■ **TASK DETAILS**
The entries that follow include a run beginning at the line with "M201,232L235,268L284,306L443,380L499,419L566,481" and ending at the line with "M979,1992L982,1984L1002,1968L1018,1966L1065,1981"; restate that run word for word and leave the rest out.

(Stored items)
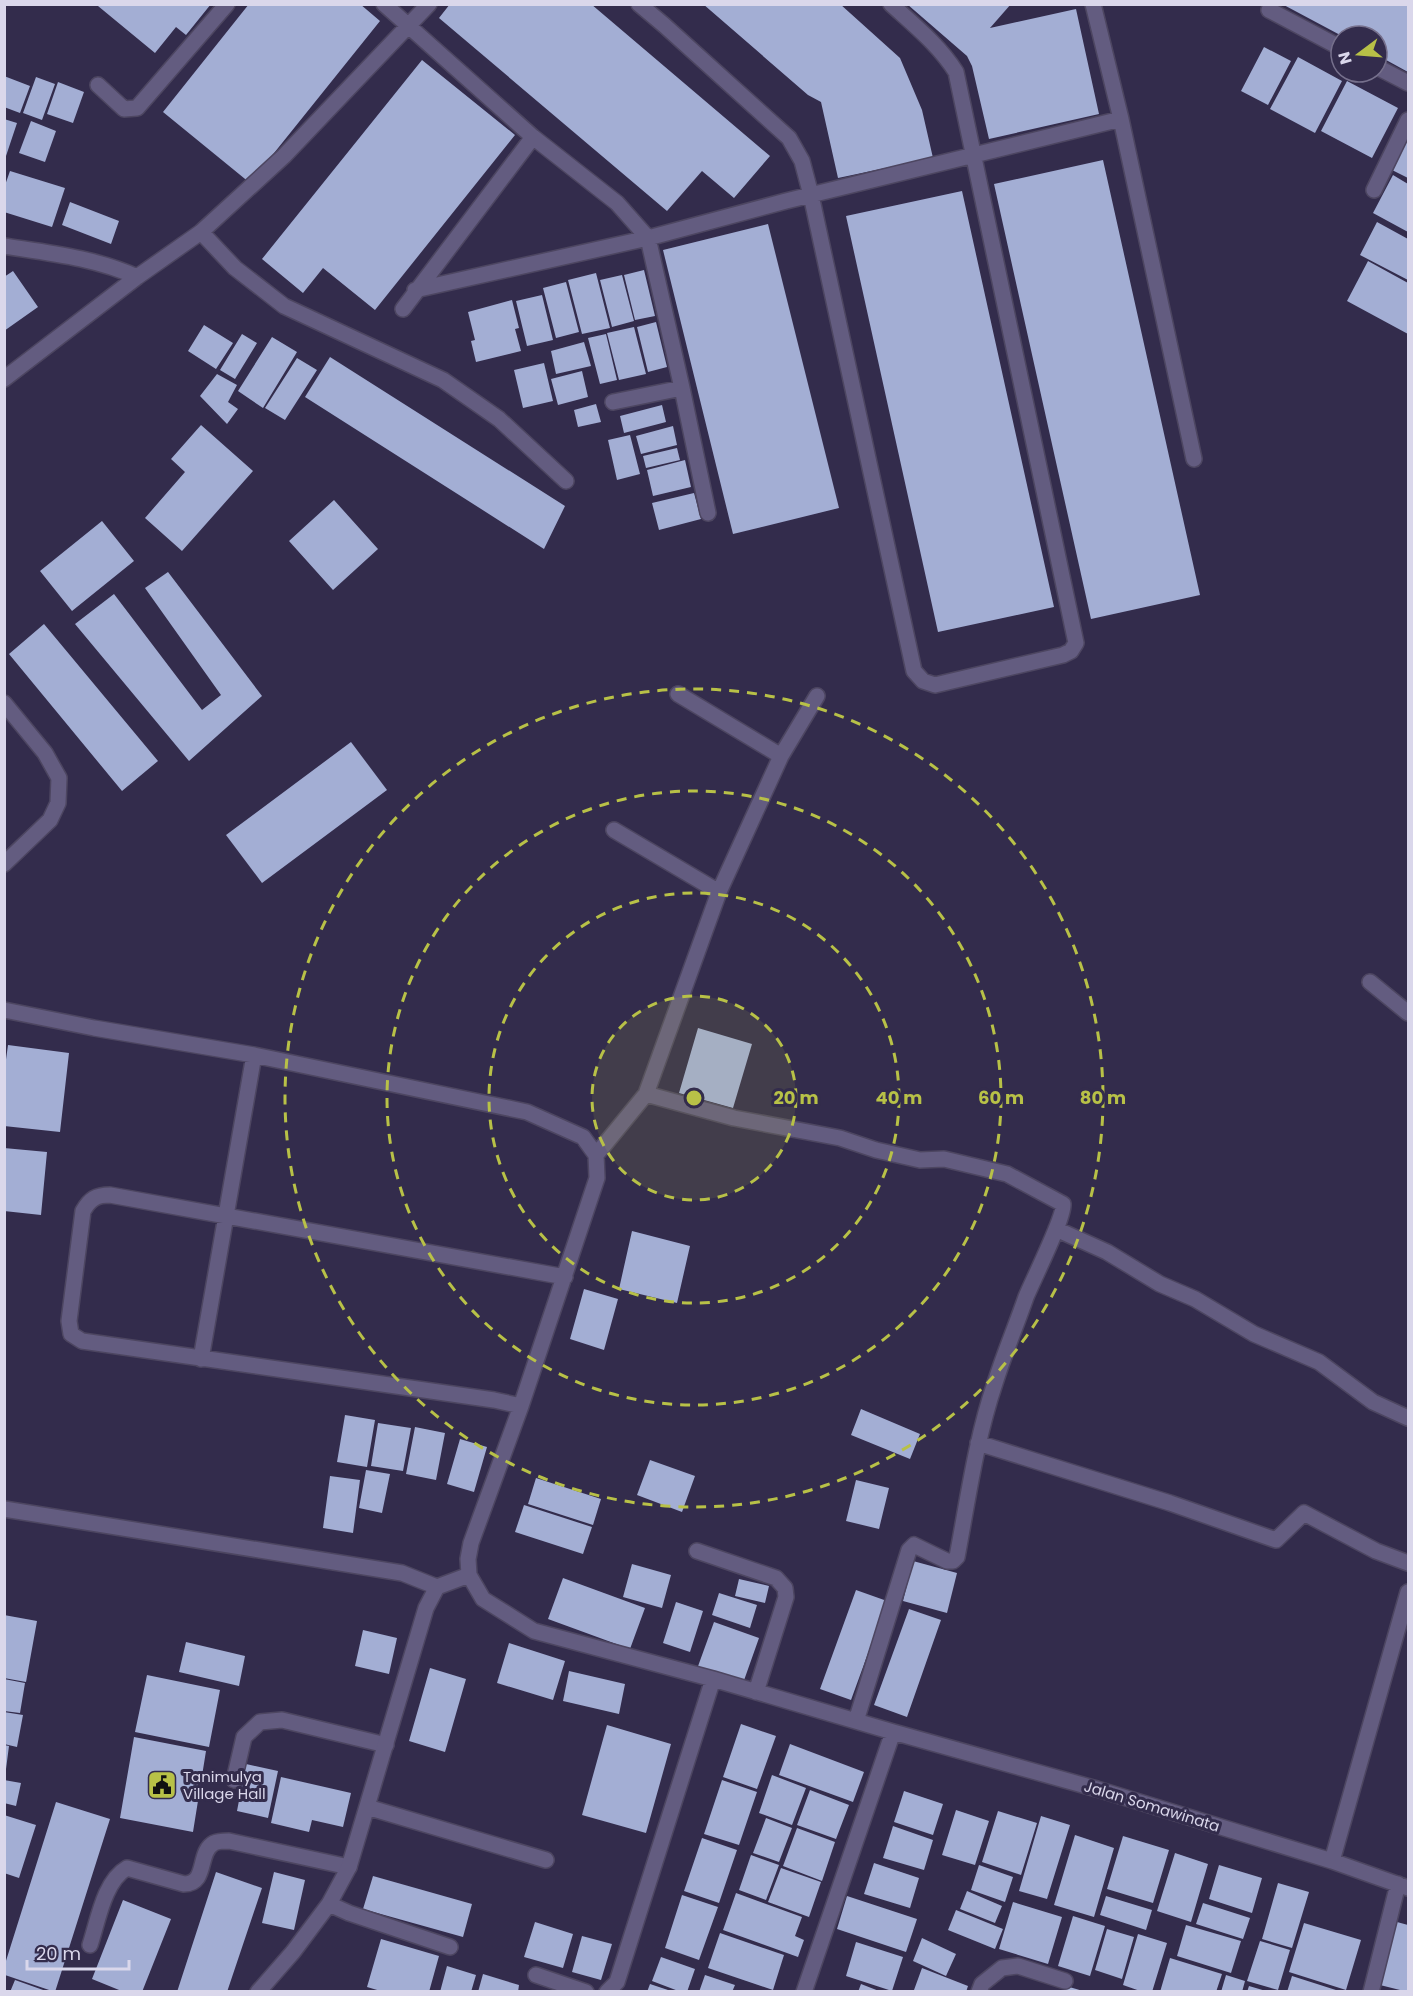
<svg xmlns="http://www.w3.org/2000/svg" width="1413" height="1996" font-family="Poppins,sans-serif">
<style>
.building{fill:#a3aed4}
.lines{fill:none;stroke-linecap:round;stroke-linejoin:round}
.lane-casing{stroke:#4d4661;stroke-width:18}
.street-casing{stroke:#4d4661;stroke-width:18}
.lane{stroke:#635c80;stroke-width:15}
.street{stroke:#635c80;stroke-width:15}
.ring{fill:none;stroke:#b8c147;stroke-width:3;stroke-dasharray:10 8}
.labels{text-anchor:middle;dominant-baseline:central;stroke-width:6;stroke-linejoin:round;paint-order:stroke}
.poi-label{font-size:15px;fill:#dad7eb;stroke:#332c4c;text-anchor:start}
.street-label{font-size:15px;fill:#dad7eb;stroke:#332c4c}
.centre{fill:#b8c147;stroke:#332c4c;stroke-width:3}
.ring-label{font-size:18px;text-anchor:middle;font-weight:bold;fill:#b8c147;stroke:#332c4c;stroke-width:6;stroke-linejoin:round;paint-order:stroke}
</style>
<rect width="100%" height="100%" fill="#332c4c"/>
<path class="building" d="M99,4H211L186,35L176,27L155,53L98,6Z
M249,4H360L380,21L250,183L163,112Z
M450,4H591L770,156L734,198L702,171L667,211L439,18Z
M703,4H840L900,58L922,110L933,158L838,178L821,102L808,95Z
M907,4H1011L990,28L1076,9L1099,114L989,139L972,66L967,56Z
M1282,4H1408V72L1377,55V36H1342Z
M1264,47L1291,61L1268,105L1241,91Z
M1298,57L1342,81L1315,133L1270,109Z
M422,60L515,135L375,310L323,268L303,293L262,259Z
M4,76L30,86L20,113L4,107Z
M36,77L55,84L42,120L23,113Z
M1347,81L1398,108L1372,158L1321,131Z
M58,82L84,92L73,123L47,114Z
M4,119L17,123L5,159H4Z
M31,121L56,131L45,162L19,153Z
M1408,138V178L1392,170Z
M1103,160L1200,595L1091,619L994,184Z
M10,171L65,188L52,227L4,212V188Z
M1393,175L1408,184V232L1373,213Z
M962,191L1054,607L938,632L846,216Z
M70,202L119,221L111,244L62,225Z
M1377,222L1408,239V280L1360,255Z
M768,224L839,508L733,534L663,250Z
M1368,261L1408,283V334L1347,301Z
M644,270L655,316L635,320L624,275Z
M13,271L38,307L4,331V277Z
M596,273L610,328L582,334L568,280Z
M622,275L634,321L612,327L600,280Z
M566,282L579,332L556,338L543,288Z
M542,295L553,340L527,346L516,301Z
M512,300L519,328L515,329L521,351L476,362L471,341L475,340L468,312Z
M656,322L667,367L648,372L637,327Z
M204,325L233,343L216,369L188,351Z
M634,327L646,374L619,380L607,333Z
M242,334L257,343L235,379L220,370Z
M606,334L617,380L600,384L588,338Z
M272,337L297,352L263,408L238,391Z
M584,342L591,366L556,374L551,351Z
M330,357L565,506L544,549L305,397Z
M297,358L317,370L285,420L265,408Z
M544,363L553,401L523,408L514,370Z
M582,371L588,397L558,405L551,379Z
M217,374L237,385L228,402L238,409L227,424L200,396Z
M596,404L601,422L578,427L574,410Z
M662,405L666,422L624,433L620,416Z
M201,425L253,471L182,551L145,518L185,472L171,459Z
M673,426L677,445L641,454L636,436Z
M630,435L640,474L617,480L608,440Z
M677,448L680,460L646,468L643,456Z
M685,460L691,487L653,496L647,470Z
M694,493L701,519L659,530L652,503Z
M334,500L378,549L333,590L289,541Z
M102,521L134,561L72,611L40,571Z
M168,572L262,696L189,761L75,624L114,594L202,710L221,695L145,588Z
M44,624L158,761L122,791L9,654Z
M351,742L387,790L262,883L226,835Z
M698,1028L752,1044L733,1108L679,1093Z
M8,1045L69,1053L60,1132L4,1126V1074Z
M4,1148L47,1152L41,1215L4,1211Z
M632,1231L690,1246L677,1303L619,1289Z
M584,1289L618,1299L604,1350L570,1339Z
M861,1409L920,1434L910,1459L851,1435Z
M345,1415L375,1420L367,1467L337,1462Z
M378,1423L411,1428L403,1471L371,1466Z
M415,1427L445,1433L436,1480L406,1474Z
M460,1439L487,1447L474,1492L447,1484Z
M650,1460L695,1476L682,1512L637,1495Z
M366,1470L390,1474L382,1513L359,1508Z
M330,1476L360,1480L353,1533L323,1528Z
M536,1478L601,1499L593,1525L528,1504Z
M856,1480L889,1488L879,1529L846,1521Z
M524,1505L592,1527L583,1554L515,1532Z
M913,1561L957,1573L947,1613L903,1601Z
M632,1564L671,1575L662,1608L623,1597Z
M563,1578L645,1608L630,1649L548,1619Z
M739,1579L769,1586L765,1603L735,1596Z
M856,1590L887,1601L851,1700L820,1689Z
M719,1593L757,1605L750,1628L712,1615Z
M676,1602L703,1611L690,1652L663,1643Z
M909,1609L941,1620L907,1717L874,1705Z
M4,1615L37,1621L26,1682L4,1678Z
M714,1622L759,1638L742,1686L697,1669Z
M363,1630L397,1638L389,1674L355,1666Z
M186,1642L245,1656L239,1686L179,1672Z
M509,1643L565,1661L553,1700L497,1683Z
M430,1668L466,1679L445,1752L409,1741Z
M569,1671L625,1684L619,1714L563,1701Z
M147,1675L220,1690L209,1747L135,1732Z
M4,1679L25,1683L20,1713L4,1711Z
M4,1712L23,1715L17,1747L4,1744Z
M741,1724L776,1736L757,1789L723,1777Z
M607,1725L671,1744L646,1833L582,1815Z
M134,1737L206,1751L193,1832L120,1818Z
M790,1744L864,1772L853,1802L779,1775Z
M4,1745L9,1746L6,1769H4Z
M246,1764L278,1771L268,1818L237,1811Z
M772,1775L806,1788L792,1825L759,1813Z
M281,1777L351,1793L343,1827L312,1820L309,1832L271,1823Z
M4,1780L21,1783L16,1806L4,1803Z
M722,1780L757,1792L739,1845L704,1834Z
M810,1790L849,1805L836,1839L797,1825Z
M904,1791L943,1804L933,1835L894,1822Z
M56,1802L110,1819L55,1992L5,1975V1964Z
M956,1810L989,1821L975,1865L942,1855Z
M998,1811L1037,1823L1021,1875L982,1862Z
M4,1815L36,1825L19,1878L4,1873Z
M1041,1816L1070,1825L1047,1899L1019,1891Z
M766,1818L792,1828L779,1862L753,1853Z
M893,1826L933,1840L924,1870L883,1858Z
M797,1828L835,1842L822,1881L783,1866Z
M1075,1835L1114,1848L1094,1917L1054,1905Z
M1123,1836L1169,1850L1153,1903L1107,1889Z
M702,1838L737,1850L719,1903L684,1891Z
M1175,1853L1208,1864L1191,1922L1157,1911Z
M751,1855L779,1865L766,1900L739,1890Z
M874,1863L919,1878L910,1908L864,1894Z
M979,1865L1013,1877L1005,1902L971,1890Z
M1219,1865L1262,1878L1252,1913L1209,1899Z
M781,1868L821,1882L809,1917L768,1902Z
M216,1872L262,1888L227,1992H177Z
M274,1872L305,1880L294,1930L262,1923Z
M373,1876L472,1904L463,1937L363,1909Z
M1278,1883L1309,1892L1292,1948L1262,1939Z
M967,1891L1002,1906L995,1923L960,1909Z
M736,1893L802,1917L795,1936L804,1940L798,1957L723,1930Z
M682,1895L718,1907L699,1960L665,1948Z
M847,1896L917,1919L906,1952L837,1929Z
M1106,1896L1152,1910L1146,1930L1100,1915Z
M123,1900L171,1919L142,1992H124L92,1979Z
M1013,1902L1062,1917L1048,1964L999,1949Z
M1203,1903L1250,1918L1243,1939L1196,1924Z
M956,1910L1003,1929L995,1949L948,1930Z
M1073,1916L1105,1926L1090,1976L1058,1966Z
M535,1922L573,1934L563,1968L524,1957Z
M1397,1922L1408,1925V1992L1380,1985Z
M1304,1923L1361,1940L1346,1990L1289,1972Z
M1186,1925L1241,1941L1231,1973L1177,1956Z
M1107,1929L1134,1937L1122,1979L1095,1970Z
M720,1933L784,1955L773,1990L708,1968Z
M1138,1934L1167,1943L1152,1992H1143L1123,1985Z
M582,1936L612,1944L601,1980L572,1972Z
M922,1938L956,1954L946,1976L913,1961Z
M381,1939L439,1956L429,1992H384L367,1987Z
M1260,1941L1290,1950L1278,1990L1247,1981Z
M856,1942L903,1957L892,1991L846,1976Z
M661,1957L695,1969L687,1992H681L652,1981Z
M1170,1958L1222,1974L1216,1992H1160Z
M447,1966L476,1975L471,1992H440Z
M922,1968L968,1986L966,1992L914,1990Z
M483,1974L519,1985L518,1992H478Z
M705,1975L735,1985L732,1992H699Z
M1226,1975L1245,1981L1242,1992H1221Z
M1292,1976L1339,1991V1992H1287Z
M15,1980L46,1991V1992H10Z
M650,1984L671,1991V1992H647Z
M861,1984L879,1991V1992H858Z
M1066,1986L1083,1991V1992H1064Z
M1249,1986L1266,1991V1992H1247Z"/>
<g class="lines">
<g class="lane-casing">
<path id="lane" d="M234,1780L244,1737L260,1722L282,1720L386,1745
M90,1945C98,1921 104,1881 127,1868L184,1884C208,1884 197,1852 214,1843C218,1841 225,1841 229,1841L349,1867"/>
</g>
<g class="street-casing">
<path id="street" d="M384,4L533,137L617,203L648,238L682,388L708,513
M639,4L664,25L789,138L802,161L811,195L914,671L923,681L935,685L1063,655L1071,651L1076,643L956,72C939,45 914,25 891,4
M1093,4L1121,119L1194,459
M1269,10L1341,48
M1377,67L1408,83
M98,85L124,109L137,108L227,4
M1374,190L1408,120
M201,232L235,268L284,306L443,380L499,419L566,481
M4,246C49,253 96,258 137,277
M415,290L648,238L786,201L1121,119
M403,309L533,137
M4,379L137,277L201,232L284,156L429,4
M613,402L682,388
M678,694L781,756
M4,703L45,753L59,778L58,803L50,820L4,864
M614,830L719,892
M1370,982L1408,1013
M4,1010L94,1028L254,1055L527,1112L583,1137L596,1155L597,1178L521,1406L471,1543L468,1559L469,1575L483,1599L534,1631L713,1679L893,1732L1097,1789L1332,1861L1408,1888
M646,1094L734,1118L840,1138L876,1150L920,1160L944,1159L1007,1174L1063,1204C1065,1216 1033,1280 1026,1297C1016,1326 1004,1354 995,1383C976,1439 968,1499 957,1557L953,1561H947L914,1545L909,1550L856,1721
M596,1155L646,1094L719,892L781,756L817,696
M1056,1229L1107,1252L1160,1284L1195,1299L1254,1334L1319,1362L1373,1402L1408,1418
M201,1359L254,1055
M521,1406L494,1400L82,1341L71,1334L69,1321L83,1211C90,1199 96,1195 110,1195L565,1277
M978,1443L1170,1503L1276,1540L1304,1513L1376,1551L1408,1563
M4,1509L402,1573L437,1587
M697,1551L776,1578L785,1588L786,1597L756,1692
M367,1807L546,1860
M1332,1861L1408,1592
M329,1904L349,1913L450,1947
M536,1975L586,1992
M258,1992L293,1952L329,1904L349,1867L426,1608L437,1587L469,1575
M607,1992L617,1982L713,1679
M804,1992L893,1732
M979,1992L982,1984L1002,1968L1018,1966L1065,1981
M1371,1992L1398,1884"/>
</g>
<use href="#lane" class="lane"/>
<use href="#street" class="street"/>
</g>
<circle cx="694" cy="1098" r="102" fill="#b8c147" fill-opacity=".12"/>
<g class="ring">
<circle cx="694" cy="1098" r="102"/>
<circle cx="694" cy="1098" r="205"/>
<circle cx="694" cy="1098" r="307"/>
<circle cx="694" cy="1098" r="409"/>
</g>
<defs>
<g id="civic-square" transform="scale(1.5)"><rect x="-9" y="-9" width="18" height="18" rx="4" fill="#b8c147" stroke="#332c4c"/><path d="M-.6-6.5H3V-4.5H.6V-3L4-1V1h2V6H-6V1h2V-1L-.6-3ZM-1.2 2.5V6h2.4V2.5Z" fill="#111"/></g>
</defs>
<g fill-rule="evenodd">
<use href="#civic-square" x="162" y="1785"/>
</g>
<g class="labels">
<g class="poi-label">
<text x="183" y="1776">Tanimulya<tspan x="183" dy="17">Village Hall</tspan></text>
</g>
<g class="street-label">
<text transform="translate(1152 1806) rotate(17)">Jalan Somawinata</text>
</g>
</g>
<circle cx="694" cy="1098" r="9" class="centre"/>
<g class="ring-label">
<text x="796" y="1104">20 m</text>
<text x="899" y="1104">40 m</text>
<text x="1001" y="1104">60 m</text>
<text x="1103" y="1104">80 m</text>
</g>
<rect width="1413" height="1996" fill="none" stroke="#dad7eb" stroke-width="12"/>
<g transform="translate(1359 54) rotate(254)"><circle r="28" fill="#332c4c" stroke="#76708c" stroke-width="1.5"/>
<path d="M0-4.5L10 22L0 15L-10 22Z" fill="#b8c147"/>
<text y="-9" font-size="16" font-weight="bold" text-anchor="middle" fill="#dad7eb">N</text>
</g>
<path d="M27 1960v9h102v-9" fill="none" stroke="#dad7eb" stroke-width="3"/>
<text x="36" y="1960" font-size="18" fill="#dad7eb" stroke="#332c4c" stroke-width="4.5" paint-order="stroke">20 m</text>
</svg>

■ **RESPONSE TO THIS EXERCISE**
M201,232L235,268L284,306L443,380L499,419L566,481
M4,246C49,253 96,258 137,277
M415,290L648,238L786,201L1121,119
M403,309L533,137
M4,379L137,277L201,232L284,156L429,4
M613,402L682,388
M678,694L781,756
M4,703L45,753L59,778L58,803L50,820L4,864
M614,830L719,892
M1370,982L1408,1013
M4,1010L94,1028L254,1055L527,1112L583,1137L596,1155L597,1178L521,1406L471,1543L468,1559L469,1575L483,1599L534,1631L713,1679L893,1732L1097,1789L1332,1861L1408,1888
M646,1094L734,1118L840,1138L876,1150L920,1160L944,1159L1007,1174L1063,1204C1065,1216 1033,1280 1026,1297C1016,1326 1004,1354 995,1383C976,1439 968,1499 957,1557L953,1561H947L914,1545L909,1550L856,1721
M596,1155L646,1094L719,892L781,756L817,696
M1056,1229L1107,1252L1160,1284L1195,1299L1254,1334L1319,1362L1373,1402L1408,1418
M201,1359L254,1055
M521,1406L494,1400L82,1341L71,1334L69,1321L83,1211C90,1199 96,1195 110,1195L565,1277
M978,1443L1170,1503L1276,1540L1304,1513L1376,1551L1408,1563
M4,1509L402,1573L437,1587
M697,1551L776,1578L785,1588L786,1597L756,1692
M367,1807L546,1860
M1332,1861L1408,1592
M329,1904L349,1913L450,1947
M536,1975L586,1992
M258,1992L293,1952L329,1904L349,1867L426,1608L437,1587L469,1575
M607,1992L617,1982L713,1679
M804,1992L893,1732
M979,1992L982,1984L1002,1968L1018,1966L1065,1981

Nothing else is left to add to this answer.